Go to the line containing "fx_px: 2998" in the records below and print it and every following line exactly, on through the line containing "focal_mm: 19", then stop.

◆ **MATERIAL FOR THIS TASK**:
┏━━

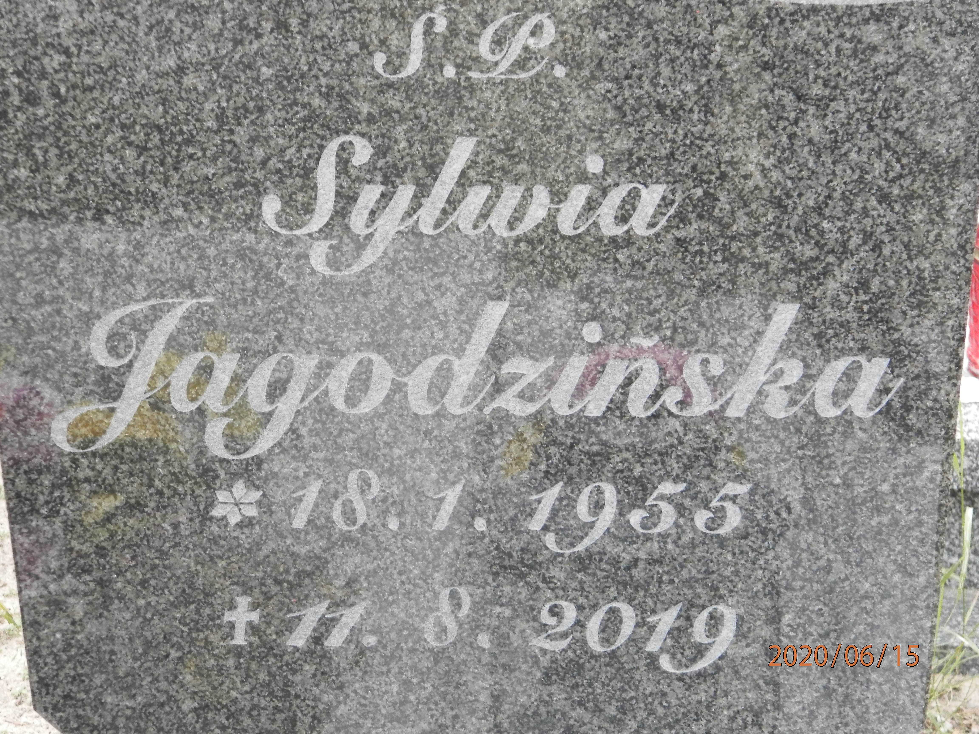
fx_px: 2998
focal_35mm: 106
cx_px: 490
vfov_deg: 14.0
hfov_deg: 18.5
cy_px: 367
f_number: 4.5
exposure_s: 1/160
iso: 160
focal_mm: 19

┗━━
┏━━

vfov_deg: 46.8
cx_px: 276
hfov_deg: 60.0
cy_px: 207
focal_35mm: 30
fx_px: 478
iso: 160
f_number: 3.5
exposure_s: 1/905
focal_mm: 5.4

┗━━

◆ **RESULT OF THIS EXERCISE**:
fx_px: 2998
focal_35mm: 106
cx_px: 490
vfov_deg: 14.0
hfov_deg: 18.5
cy_px: 367
f_number: 4.5
exposure_s: 1/160
iso: 160
focal_mm: 19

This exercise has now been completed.